Alaska’s Crude Threat

Oil spills on the
North Slope are
routine, and so are
oil executives’ lies
about them.

Thousands of caribou and other types of wildlife will be displaced if DC lawmakers pass a measure to allow drilling in the Arctic National Wildlife Refuge (ANWR).

But there’s an even bigger issue: the very real possibility of an environmental tragedy as catastrophic as the 1989 oil spill caused by the Exxon Valdez oil tanker.

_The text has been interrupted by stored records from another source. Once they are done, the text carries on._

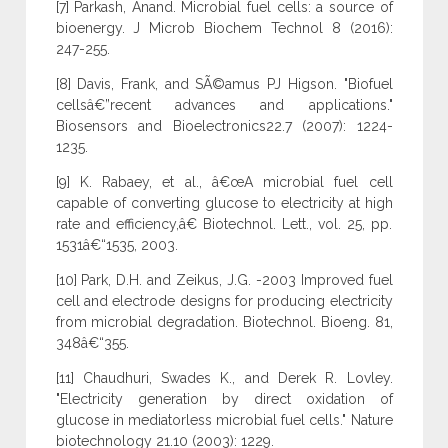
[7] Parkash, Anand. Microbial fuel cells: a source of
bioenergy. J Microb Biochem Technol 8 (2016):
247-255.
[8] Davis, Frank, and SÃ©amus PJ Higson. "Biofuel
cellsâ€”recent advances and applications."
Biosensors and Bioelectronics22.7 (2007): 1224-
1235.
[9] K. Rabaey, et al., â€œA microbial fuel cell
capable of converting glucose to electricity at high
rate and efficiency,â€ Biotechnol. Lett., vol. 25, pp.
1531â€“1535, 2003.
[10] Park, D.H. and Zeikus, J.G. -2003 Improved fuel
cell and electrode designs for producing electricity
from microbial degradation. Biotechnol. Bioeng. 81,
348â€“355.
[11] Chaudhuri, Swades K., and Derek R. Lovley.
"Electricity generation by direct oxidation of
glucose in mediatorless microbial fuel cells." Nature
biotechnology 21.10 (2003): 1229.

Swift measures are needed to address the severe safety and maintenance issues plaguing drilling operations in nearby Prudhoe Bay – North America’s biggest oil field, 60 miles west of ANWR – and other areas on Alaska’s North Slope.

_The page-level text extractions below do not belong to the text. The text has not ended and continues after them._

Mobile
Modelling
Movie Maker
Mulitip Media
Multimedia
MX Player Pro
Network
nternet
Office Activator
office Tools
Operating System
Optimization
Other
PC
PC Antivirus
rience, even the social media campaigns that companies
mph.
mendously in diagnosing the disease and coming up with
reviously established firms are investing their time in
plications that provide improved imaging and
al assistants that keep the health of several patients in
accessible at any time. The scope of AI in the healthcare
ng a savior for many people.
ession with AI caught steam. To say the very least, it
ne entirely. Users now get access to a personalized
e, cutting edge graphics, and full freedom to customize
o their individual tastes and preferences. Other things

That’s just one of many alarming claims that employees working for British Petroleum (BP), the parent company of BP Exploration (Alaska) Inc., have made over the years. BP Exploration (Alaska), an Anchorage-based company, manages the 24-year-old Prudhoe Bay on behalf of Phillips Alaska Inc., ExxonMobil, and other oil companies. The BP employees issued the claims as a way of drawing attention to the dozens of oil spills – three of them in March and April alone – that occurred in Prudhoe Bay. They warn this could happen at ANWR if BP continues to neglect safety issues and the area is opened up to further oil and gas exploration.

Now, as President Bush renews his calls to open ANWR to development, some of those very same BP employees are blowing the whistle on their company yet again. They are turning to the one person who helped them expose the oil companies’ cover-ups on Alaska’s North Slope.

Chuck Hamel, an Alexandria, Virginia oil industry watchdog, has been leading the fight for the past 15 years against shoddy crude oil operations in Alaska by BP, ConocoPhillips, and ExxonMobil. Back in the 1980s, Hamel was the first person to expose electrical and maintenance problems with the trans-Alaska oil pipeline and weak pollution laws at the Valdez tanker port. Four years ago, Hamel and the BP whistleblowers brought safety and maintenance issues unaddressed by the oil companies to the attention of Congress and the public.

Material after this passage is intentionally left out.